• _Task item_
Please repeat the rows verbatim, starting at the very beginning and ending at the line that contains "i neuroni: i", with that line included. Leave the pictures out of your answer.

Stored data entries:
- - -

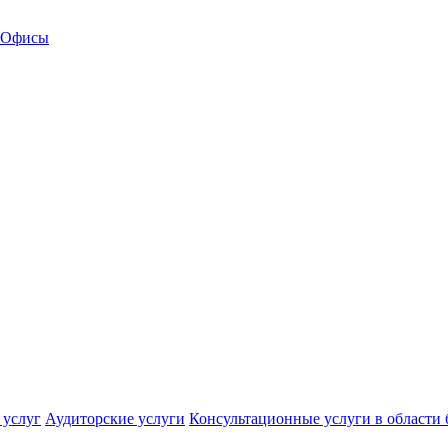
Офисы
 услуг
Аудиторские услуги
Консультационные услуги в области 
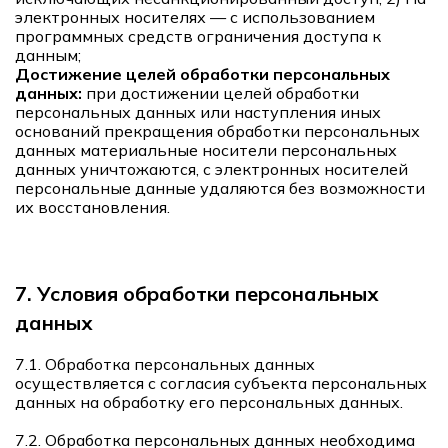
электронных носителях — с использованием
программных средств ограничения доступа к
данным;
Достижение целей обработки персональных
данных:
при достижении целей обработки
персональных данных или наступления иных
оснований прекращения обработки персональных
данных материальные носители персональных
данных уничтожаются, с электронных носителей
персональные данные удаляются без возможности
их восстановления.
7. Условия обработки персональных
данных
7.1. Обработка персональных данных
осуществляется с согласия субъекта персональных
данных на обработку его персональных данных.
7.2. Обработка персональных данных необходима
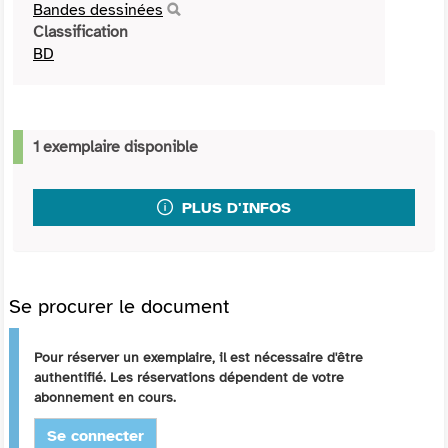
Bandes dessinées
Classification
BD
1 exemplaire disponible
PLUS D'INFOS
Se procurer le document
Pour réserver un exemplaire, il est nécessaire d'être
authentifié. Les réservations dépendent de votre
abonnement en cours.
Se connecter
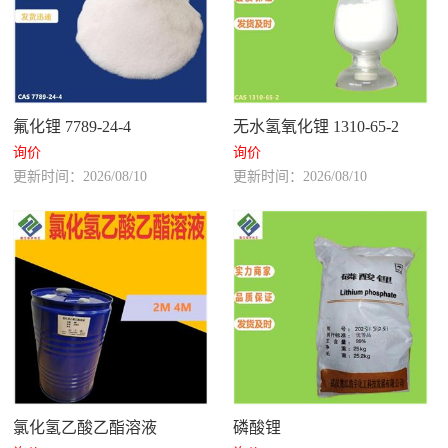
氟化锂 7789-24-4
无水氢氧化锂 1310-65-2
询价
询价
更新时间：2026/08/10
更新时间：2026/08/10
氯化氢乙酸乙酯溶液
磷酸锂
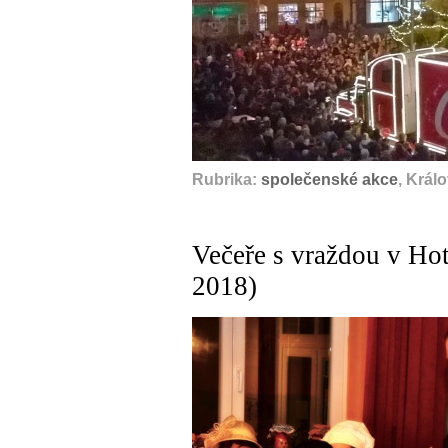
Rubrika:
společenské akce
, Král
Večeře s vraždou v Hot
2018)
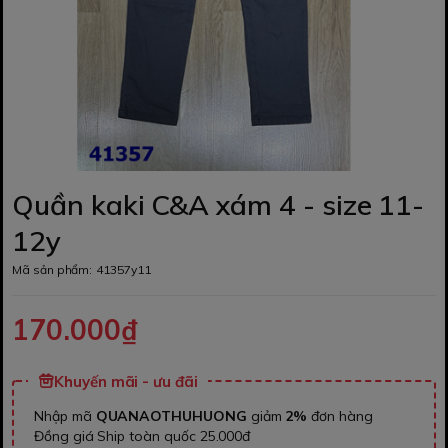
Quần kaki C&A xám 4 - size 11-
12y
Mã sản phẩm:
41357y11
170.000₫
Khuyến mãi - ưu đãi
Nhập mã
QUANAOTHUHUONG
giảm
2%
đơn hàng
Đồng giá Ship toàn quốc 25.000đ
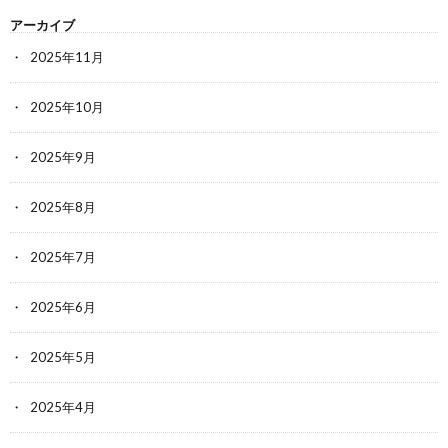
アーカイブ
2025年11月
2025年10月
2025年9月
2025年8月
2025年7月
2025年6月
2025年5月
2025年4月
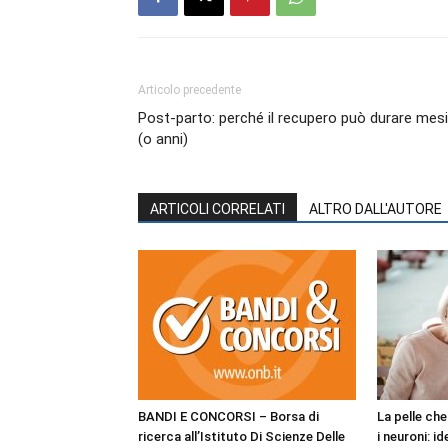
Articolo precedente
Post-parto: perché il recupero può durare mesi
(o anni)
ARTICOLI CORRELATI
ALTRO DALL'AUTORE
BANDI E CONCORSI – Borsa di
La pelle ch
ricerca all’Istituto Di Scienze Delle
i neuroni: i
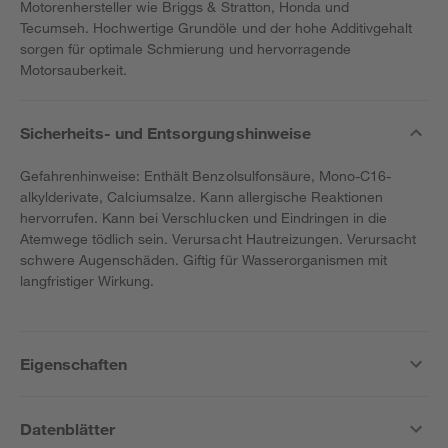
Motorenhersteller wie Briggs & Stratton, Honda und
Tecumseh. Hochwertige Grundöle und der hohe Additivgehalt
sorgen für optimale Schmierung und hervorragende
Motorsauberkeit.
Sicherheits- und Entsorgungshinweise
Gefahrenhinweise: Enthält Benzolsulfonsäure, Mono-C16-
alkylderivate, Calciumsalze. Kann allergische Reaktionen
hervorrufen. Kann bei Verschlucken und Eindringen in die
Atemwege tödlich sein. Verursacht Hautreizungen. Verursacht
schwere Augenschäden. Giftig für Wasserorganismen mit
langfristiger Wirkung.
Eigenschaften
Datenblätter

- - -

• _Task solution_
Офисы
 услуг
Аудиторские услуги
Консультационные услуги в области 
электронных носителях — с использованием
программных средств ограничения доступа к
данным;
Достижение целей обработки персональных
данных:
при достижении целей обработки
персональных данных или наступления иных
оснований прекращения обработки персональных
данных материальные носители персональных
данных уничтожаются, с электронных носителей
персональные данные удаляются без возможности
их восстановления.
7. Условия обработки персональных
данных
7.1. Обработка персональных данных
осуществляется с согласия субъекта персональных
данных на обработку его персональных данных.
7.2. Обработка персональных данных необходима
Bandes dessinées
Classification
BD
1 exemplaire disponible
PLUS D'INFOS
Se procurer le document
Pour réserver un exemplaire, il est nécessaire d'être
authentifié. Les réservations dépendent de votre
abonnement en cours.
Se connecter
氟化锂 7789-24-4
无水氢氧化锂 1310-65-2
询价
询价
更新时间：2026/08/10
更新时间：2026/08/10
氯化氢乙酸乙酯溶液
磷酸锂
Rubrika:
společenské akce
, Král
Večeře s vraždou v Hot
2018)
Quần kaki C&A xám 4 - size 11-
12y
Mã sản phẩm:
41357y11
170.000₫
Khuyến mãi - ưu đãi
Nhập mã
QUANAOTHUHUONG
giảm
2%
đơn hàng
Đồng giá Ship toàn quốc 25.000đ
アーカイブ
2025年11月
2025年10月
2025年9月
2025年8月
2025年7月
2025年6月
2025年5月
2025年4月
Articolo precedente
Post-parto: perché il recupero può durare mesi
(o anni)
ARTICOLI CORRELATI
ALTRO DALL'AUTORE
BANDI E CONCORSI – Borsa di
La pelle ch
ricerca all’Istituto Di Scienze Delle
i neuroni: i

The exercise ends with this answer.